Three men walk into an Archery shop. The first man says, “ I want to go hunting with a bow and I know that I can pull 60# to full draw.” The second man says, “I want to go hunting with a bow, what would you recommend?” The third mans says, “I want to go hunting with a bow that’s comfortable to shoot.”

The first man walks out with a 60# bow. The second man walks out with a 50# bow. The third man walks out with a 35# bow. All three men are successful hunting that fall and all three men had complete pass through shots on deer. What does that say about using a bow’s draw weight as a criterion for measuring a bow’s hunt-ability?

In the general archery community there are certain ideas and beliefs that have become so common that they are accepted as fact. Examples of some of those ideas and beliefs are; you need a minimum of a 45# bow to hunt large game (as in deer, elk, etc), more draw weight = more power = more arrow velocity, more=bigger = better, you need heavy arrows with high FOC (forward of center balance point of the arrow), high tech materials and techniques are superior, you need to have the latest innovations or you’re actually under equipped. And there are more and more and more beliefs.

···

◆ SET TASK 1: Show each line in the rows below that contains the string "kern".

Records excerpted from a collection:
···

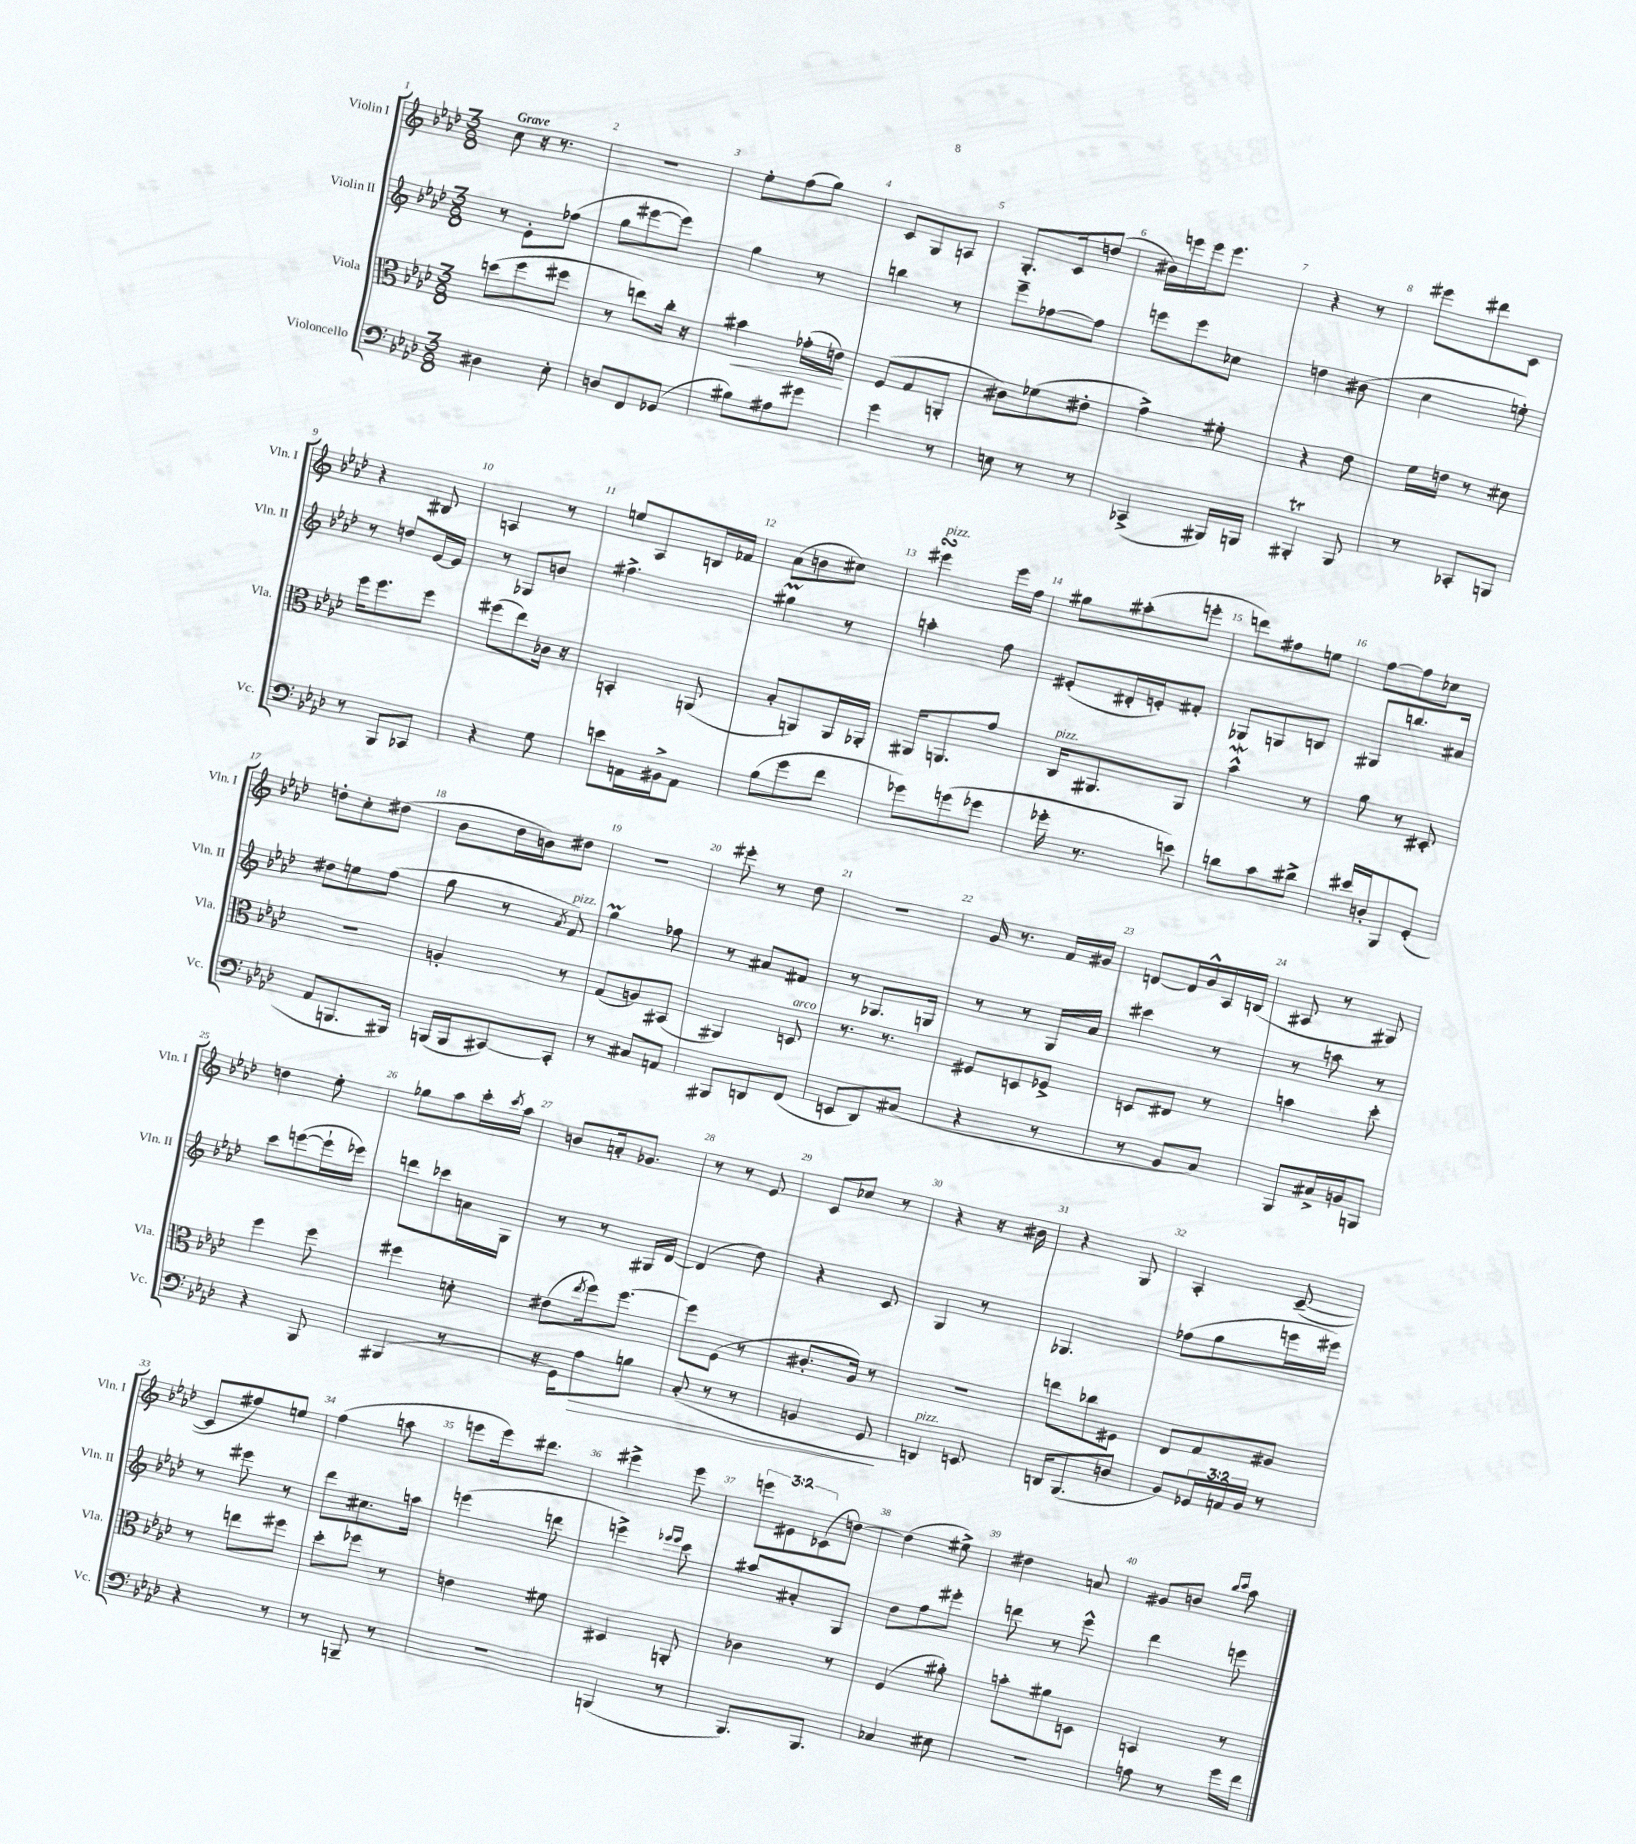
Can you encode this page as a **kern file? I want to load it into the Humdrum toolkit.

**kern	**kern	**kern	**kern
*staff4	*staff3	*staff2	*staff1
*clefF4	*clefC3	*clefG2	*clefG2
*k[b-e-a-d-]	*k[b-e-a-d-]	*k[b-e-a-d-]	*k[b-e-a-d-]
*M3/8	*M3/8	*M3/8	*M3/8
4D#	(8dd	8r	8cc
.	8ff	8e-'	16r
.	.	.	8.r
8E-'	8ff#	(8ff-	.
=	=	=	=
8D	8r	8gg	4.r
8FF	8ee)	[8eee#	.
(8GG-	16cc'	8eee#])	.
.	16r	.	.
=	=	=	=
8B#)	4b#	4gg	8ee-'
8A#	.	.	(8ff
8g#	(16g-'	8r	8gg)
.	16e)	.	.
=	=	=	=
4g	(8F	4bb	8c
.	8G	.	8G
8r	8AA'	8r	8A
=	=	=	=
8E	8c#)	8eee-~	8.G'
8r	(8f-	[8ff-	.
.	.	.	16c
8r	8e#'	8ff-]	(8dd
=	=	=	=
(4CC-^	4g^)	8eee	16b#)
.	.	.	16eee
.	.	8eee	16eee
.	.	.	8.eee
16BBB#)	8f#'	8cc-	.
16BBB	.	.	.
=	=	=	=
4BBB#'	4r	4dd	4r
8BBB#	8e-	(8b#	8r
=	=	=	=
8r	16f	4cc	8eee#
.	16e	.	.
8CC-'	8r	.	8ddd#
8BBB	8d#	8ee')	8c
=	=	=	=
8r	16ff	8r	4r
.	8.ff	.	.
8BBB-	.	8dd	.
8CC-	8ff	[16e-	8B#
.	.	16e-]	.
=	=	=	=
4r	(8ff#	8r	4A
.	8ee-)	8G-	.
8G	16c-	8b	8r
.	16r	.	.
=	=	=	=
8e	4BB'	4.ff#^	8ee
16AA	.	.	8A-
16BB#^	.	.	.
8AA	(8AA	.	16B
.	.	.	16f-
=	=	=	=
(8B-	8B-'	4gg#	(8a-
8g	8AA)	.	8b
8f	16AA	8r	8cc#)
.	16AA-'	.	.
=	=	=	=
8g-)	16AA#	4aa'	4eee#
.	8.AA	.	.
(8g	.	.	.
8g-	8g	8ff	16eee#
.	.	.	16ff
=	=	=	=
16g-'	16C	(8e#'	8gg#
8.r	8.AA#	.	.
.	.	16d#'	(8aa#'
.	.	16e')	.
8e)	8AA#	8f#'	8eee'
=	=	=	=
8d	4b-^^	8G-	8ddd)
8c	.	8G	8ff#
8d#^	8r	8B	8ee
=	=	=	=
16e#	8a-	8G#	[8ff
16D'	.	.	.
8BBB-	8r	8.bb	8ff]
(8GG'	8D#'	.	8cc-
.	.	16a#	.
=	=	=	=
8AA-	4.r	8dd#	8dd'
8.BBB	.	8ee	8cc'
.	.	(8ff	(8dd#
16BBB#)	.	.	.
=	=	=	=
(16BBB	4A'	8gg	8b-
16BBB	.	.	.
[8CC#)	.	8r	16dd-
.	.	.	16b)
.	.	8qa-	.
8CC#']	8r	8f)	8dd#
=	=	=	=
8r	(8G	4gg	4.r
8C#	8A)	.	.
8AA	(8BB#	8ff-	.
=	=	=	=
8BBB#	4AA#)	8r	8eee#'
8DD	.	8a#	8r
(8FF	8D	8f#	8dd-
=	=	=	=
8EE	8.r	8r	4.r
8DD-)	.	8.G-	.
.	8.r	.	.
(8C#	.	.	.
.	.	16G	.
=	=	=	=
4r	8F#	8r	16g
.	.	.	8.r
.	8D	8r	.
8r	8F-^	16G	16f
.	.	16a-	16g#
=	=	=	=
8r	8D	4ccc#	[8d
8BB-	8E#	.	16d]
.	.	.	16g^^
8C)	8r	8r	16A-
.	.	.	(16B
=	=	=	=
8BBB-	4b	8r	8A#
16C#^	.	8aa	8r
16BB	.	.	.
8BBB	8dd-'	8r	8G#)
=	=	=	=
4r	4ff	8ccc	4dd
.	.	([8eee	.
8BBB-	8ff	16eee`]	8ee-'
.	.	16eee-)	.
=	=	=	=
(4BBB#	4ff#	8ddd	8gg-
.	.	8ccc-	8aa-
8r	8d'	16a	16ccc'
.	.	.	8qccc
.	.	16G	16aa-
=	=	=	=
16r	(8e#	8r	8b
16GG)	.	.	.
.	8qee-	.	.
8A-	16ff)	8r	16a'
.	[8.ff	.	8.g-
8B	.	16G#	.
.	.	[16d-	.
=	=	=	=
(8C'	8ff]	(4d-]	8r
8r	(8F	.	8r
8r	8r	8dd-)	8e-
=	=	=	=
4BB	8.c#'	4r	8c
.	.	.	8cc-
.	16A-)	.	.
8GG	8r	8c	8r
=	=	=	=
4DD)	4.r	4G	4r
8EE	.	8r	16r
.	.	.	16b#
=	=	=	=
16DD	8ee	4.G-	4r
(8.BBB-	.	.	.
.	8cc-	.	.
8D	8F#	.	8G
=	=	=	=
8BB-)	8E-	(8ff-	4A-'
24GG-	8G	8gg	.
24AA	.	.	.
24BB-	.	.	.
8r	8A#	16eee	([8c~
.	.	16eee#)	.
=	=	=	=
4r	8r	8r	8c]
.	8ee	8eee#	8ff#)
8r	8ff#	8r	8ee
=	=	=	=
8r	8dd-'	8ddd-	(4ff
8BBB~	8ff-	8.cc#	.
8r	8r	.	8aa
.	.	16aa	.
=	=	=	=
4.r	4e	(4eee	8eee
.	.	.	16eee)
.	.	.	8.ddd#
.	8f#	8ddd	.
=	=	=	=
(4BBB	4D#	4eee^)	4eee#^
.	.	16qqeee-	.
.	.	16qqeee-	.
8r	8AA'	8ccc	8eee#
=	=	=	=
8.BBB-)	4c-	8aa#	12eee
.	.	.	12e#
.	.	8a#'	.
.	.	.	(12c-
8.BBB-	.	.	.
.	8r	8G	[8dd)
=	=	=	=
4C-	(4F	8dd-	(4dd]
.	.	8ff	.
8E#	8a#')	8eee#'	8ee#^)
=	=	=	=
4.r	8b'	8ddd	4dd#
.	8a#	8r	.
.	8D	8eee-^^	8a
=	=	=	=
8A	4BB	4ddd-	8g#
8r	.	.	8b
.	.	.	16qqbb-
.	.	.	16qqccc
16g	8r	8eee	8aa-
16f	.	.	.
==	==	==	==
*-	*-	*-	*-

···

◆ SET TASK 2: Repeat the archery passage above word for word.

◆ WRITTEN REPLY 1:
Can you encode this page as a **kern file? I want to load it into the Humdrum toolkit.
**kern	**kern	**kern	**kern

◆ WRITTEN REPLY 2:
Three men walk into an Archery shop. The first man says, “ I want to go hunting with a bow and I know that I can pull 60# to full draw.” The second man says, “I want to go hunting with a bow, what would you recommend?” The third mans says, “I want to go hunting with a bow that’s comfortable to shoot.”

The first man walks out with a 60# bow. The second man walks out with a 50# bow. The third man walks out with a 35# bow. All three men are successful hunting that fall and all three men had complete pass through shots on deer. What does that say about using a bow’s draw weight as a criterion for measuring a bow’s hunt-ability?

In the general archery community there are certain ideas and beliefs that have become so common that they are accepted as fact. Examples of some of those ideas and beliefs are; you need a minimum of a 45# bow to hunt large game (as in deer, elk, etc), more draw weight = more power = more arrow velocity, more=bigger = better, you need heavy arrows with high FOC (forward of center balance point of the arrow), high tech materials and techniques are superior, you need to have the latest innovations or you’re actually under equipped. And there are more and more and more beliefs.